Duration of MSc: 1 year (Sept 2024 - Sept 2025)
Funding amount: £1000
Primary Supervisor:
Professor Jennifer Hiscock: School of Natural Sciences
Co-supervisors
Professor Michelle Garrett: School of Natural Sciences
Professor Sashi Kommu: Department of Urology, Kent and Canterbury Hospital.
Student Biography:
I am a Kentish Man from the town of Sittingbourne where I work as a chef on the weekends for the Sisters of Christ (retired nuns). I have completed my undergraduate course of BSc (Hons) Biomedical Science with a Year Abroad at the University of Kent, where I received a First Class Honours degree in July 2024.

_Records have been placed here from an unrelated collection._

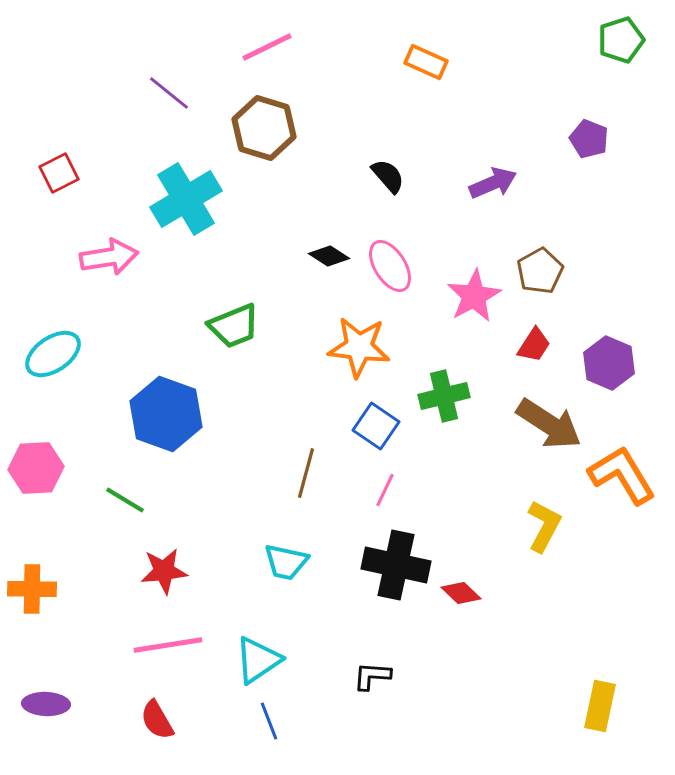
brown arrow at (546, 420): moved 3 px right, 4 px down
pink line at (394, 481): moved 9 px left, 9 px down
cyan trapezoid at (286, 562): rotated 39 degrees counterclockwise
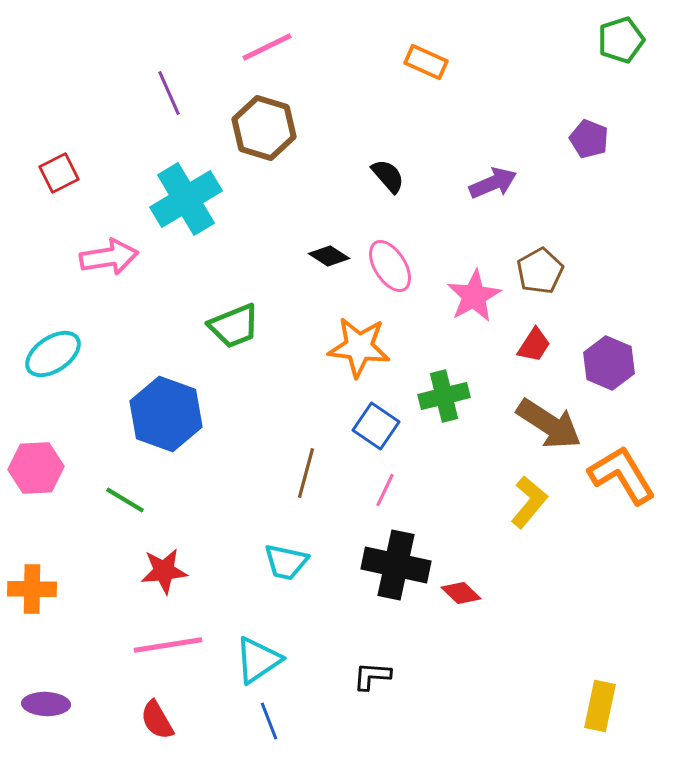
purple line at (169, 93): rotated 27 degrees clockwise
yellow L-shape at (544, 526): moved 15 px left, 24 px up; rotated 12 degrees clockwise
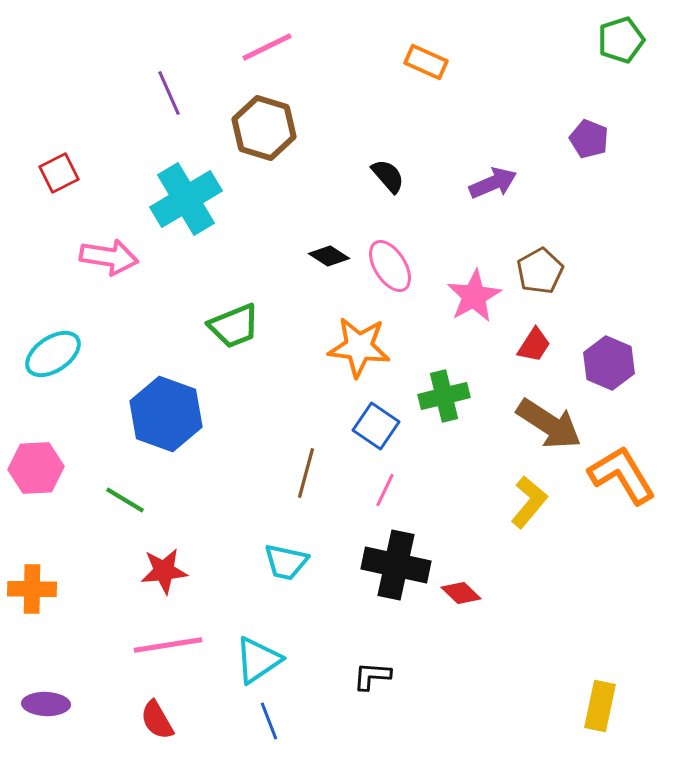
pink arrow at (109, 257): rotated 18 degrees clockwise
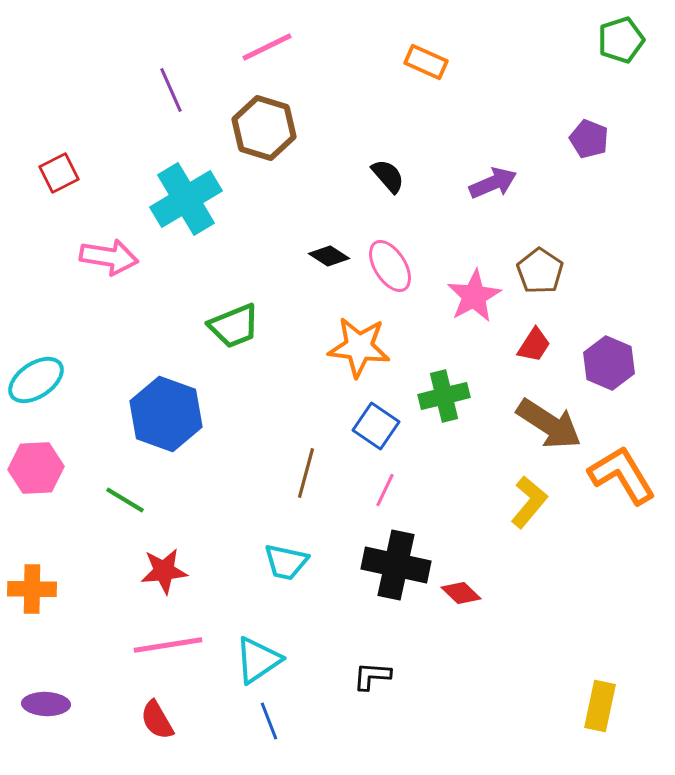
purple line at (169, 93): moved 2 px right, 3 px up
brown pentagon at (540, 271): rotated 9 degrees counterclockwise
cyan ellipse at (53, 354): moved 17 px left, 26 px down
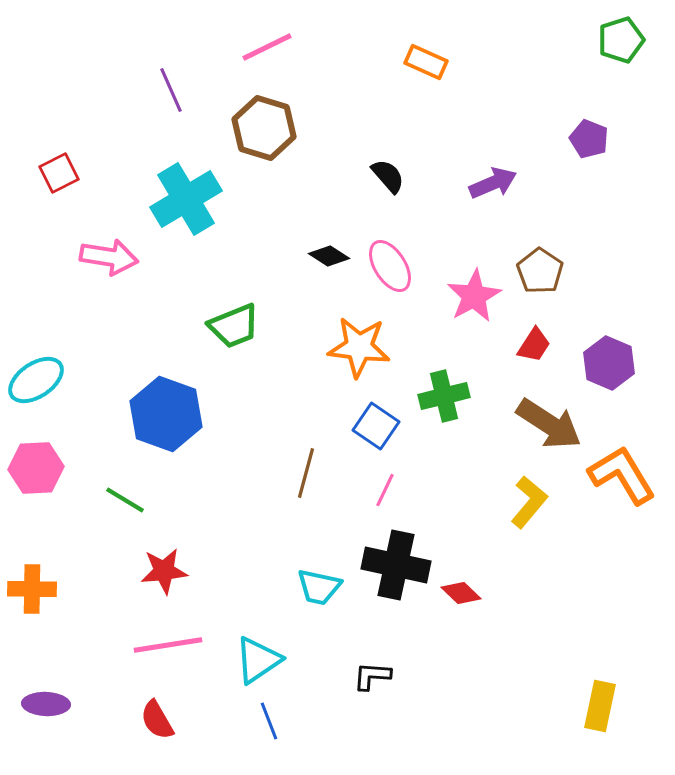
cyan trapezoid at (286, 562): moved 33 px right, 25 px down
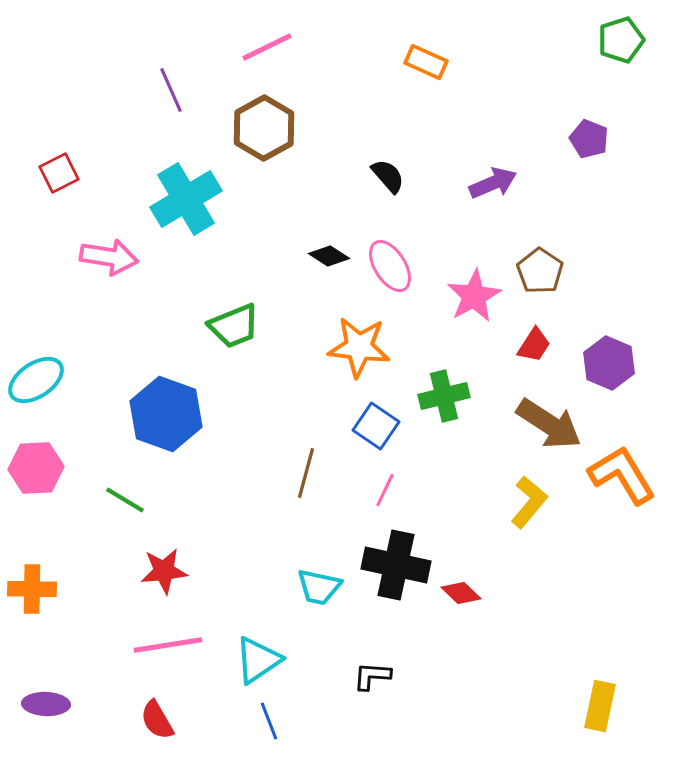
brown hexagon at (264, 128): rotated 14 degrees clockwise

Linked In Profile: Jordan Bean | LinkedIn
Project Importance
Data for Kent (2015) shows that bladder cancer had the 6th highest mortality and incidence rate of all cancers by location, with 600 new people each year diagnosed, which is higher than the national average. A study of 7,410 patients with high-grade non-muscle-invasive bladder cancer (NMIBC) showed that 74.3% of patients relapsed after remission. For patients, this can impact their length and quality-of-life. Professor Jennifer Hiscock (Kent) has invented a new class of molecules called SSAs, and early work has shown that they can enhance the anticancer activity of mitomycin C, a cancer drug used to treat NMIBC. My project will involve co-formulating (mixing) a 2nd generation set of these molecules with mitomycin C and evaluate their combined anticancer activity in NMIBC. Therefore, this project aims to amplify the effectiveness of existing treatments available to patients with NMIBC by killing more cancer cells, and subsequently reducing patient relapse rates.
Project Outputs
Using the UM-UC-3 cell line as an in vitro model for NMIBC, SSAs and anticancer drugs were delivered in two primary methodologies: sequential or as a co-formulated treatment. Consistent synergy was observed when cells were sequentially treated withthe novel compound SSA48 followed by olaparib, as well as with SSAs 56 or 57 followed by mitomycin C. In contrast, co-formulating SS48 and olaparib showed no statistically significant difference compared to the single agent control. The positive results of the synergy studies suggests that this technology can be used to quantitatively enhance the efficacy of existing treatments for NMIBC, potentially improving patient outcomes by reducing bladder cancer recurrence.
Update on Jordan: Jordan has completed his MSc and has recently been awarded a Jane Irons PhD Scholarship so that he may undertake a PhD with University of Kent and continue this project.